Fallout Shelters Again?

Well talk about daja vu... Public planners in southwest Wyoming's Sweetwater County — a sagebrush expanse roughly the size of Massachusetts — say the contractor hired for the project has told them it intends to build a 22,000-square-foot underground storage vault to store documents. Whose documents exactly? Apparently, the writings of the late L. Ron Hubbard, the Church of Scientology's founder, and other church records. The sale of fallout shelters (or as some of us called them "Fraidie Holes") and fear of nuclear fallout is not anything new. It reached its paranoiac peak in the 1950s, continued in the schizophrenic ‘60s and eased off in the self-satisfying 70s. I grew up as part of the "duck and cover" generation.

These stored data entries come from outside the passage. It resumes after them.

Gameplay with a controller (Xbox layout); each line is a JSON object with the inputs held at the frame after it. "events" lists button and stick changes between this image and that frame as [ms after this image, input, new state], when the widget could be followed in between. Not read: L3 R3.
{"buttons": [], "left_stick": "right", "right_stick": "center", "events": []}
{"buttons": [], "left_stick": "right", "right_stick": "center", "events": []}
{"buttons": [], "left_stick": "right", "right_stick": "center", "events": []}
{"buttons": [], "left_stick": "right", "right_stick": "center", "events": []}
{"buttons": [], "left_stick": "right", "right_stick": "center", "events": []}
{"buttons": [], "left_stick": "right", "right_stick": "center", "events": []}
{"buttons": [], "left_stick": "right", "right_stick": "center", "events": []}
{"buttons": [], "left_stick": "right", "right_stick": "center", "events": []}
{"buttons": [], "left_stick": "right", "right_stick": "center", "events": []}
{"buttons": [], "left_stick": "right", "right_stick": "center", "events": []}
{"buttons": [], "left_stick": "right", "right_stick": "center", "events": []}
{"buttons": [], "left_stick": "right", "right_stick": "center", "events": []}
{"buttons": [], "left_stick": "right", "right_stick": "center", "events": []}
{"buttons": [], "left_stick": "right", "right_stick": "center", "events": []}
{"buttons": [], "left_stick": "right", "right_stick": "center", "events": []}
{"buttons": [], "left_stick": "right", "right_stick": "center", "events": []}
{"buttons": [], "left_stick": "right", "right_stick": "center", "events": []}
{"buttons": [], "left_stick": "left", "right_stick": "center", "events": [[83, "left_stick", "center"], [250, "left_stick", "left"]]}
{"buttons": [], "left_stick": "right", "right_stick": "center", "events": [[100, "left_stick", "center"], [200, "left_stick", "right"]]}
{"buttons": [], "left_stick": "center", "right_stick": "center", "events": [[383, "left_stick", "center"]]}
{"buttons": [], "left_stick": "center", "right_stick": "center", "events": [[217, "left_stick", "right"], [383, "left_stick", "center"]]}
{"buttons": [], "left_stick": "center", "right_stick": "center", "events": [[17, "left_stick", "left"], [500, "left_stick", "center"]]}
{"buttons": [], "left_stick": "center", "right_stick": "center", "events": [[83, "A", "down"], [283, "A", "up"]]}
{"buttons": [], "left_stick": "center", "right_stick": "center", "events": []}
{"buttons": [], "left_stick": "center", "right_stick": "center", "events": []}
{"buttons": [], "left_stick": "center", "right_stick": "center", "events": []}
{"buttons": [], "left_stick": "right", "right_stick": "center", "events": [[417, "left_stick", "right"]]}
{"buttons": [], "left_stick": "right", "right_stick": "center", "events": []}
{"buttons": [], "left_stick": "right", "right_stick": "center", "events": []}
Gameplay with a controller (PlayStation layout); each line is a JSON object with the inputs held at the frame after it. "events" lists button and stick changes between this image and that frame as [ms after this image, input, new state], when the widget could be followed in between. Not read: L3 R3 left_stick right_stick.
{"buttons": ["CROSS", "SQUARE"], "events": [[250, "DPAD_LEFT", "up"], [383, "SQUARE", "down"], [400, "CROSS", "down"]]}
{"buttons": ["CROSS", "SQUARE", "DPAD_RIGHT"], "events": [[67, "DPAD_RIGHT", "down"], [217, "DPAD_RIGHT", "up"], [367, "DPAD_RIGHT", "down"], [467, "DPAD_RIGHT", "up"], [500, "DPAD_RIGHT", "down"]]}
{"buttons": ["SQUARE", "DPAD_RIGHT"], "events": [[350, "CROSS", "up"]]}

Duck-and-cover practice was routine in every American schoolhouse. The bomb had become a familiar, unnerving part of our life. We were watching nuclear war themes such as: Dr. Strangelove, Or How I Stopped Worrying and Learned to Love the Bomb, The Last Man On Earth, The Day the World Ended and The Atomic Kid at the movies. Even though we had hula-hoops, lava lamps, go-carts and go-go boots, a doomsday mentality prevailed. Some years later, I remember in 62 as my then husband, who was in the military, had to pack his duffle bags and have them sitting in the hallway ready for deployment at a moments notice. Kennedy's speech about the Cuban Crisis was really unnerving to say the least. At that time, we were living just off an Air Force Base in San Antonio in the town of Schertz, one of those places with a bar, a furniture store, a gas station and 13 people that weren't military. As an angry Nikita Khrushchev dispersed Soviet warships to Cuba, a military showdown with the U. S. seemed imminent. We sure didn't sleep much that night and those memories are as clear as the day Kennedy was shot (another unforgettable day and story).







1 Comments:
I remember all these things. Fallout shelters, the cuban crisis, hula hoops, etc. were all a part of our lives back then. I prefer not to go back to being afraid all the time.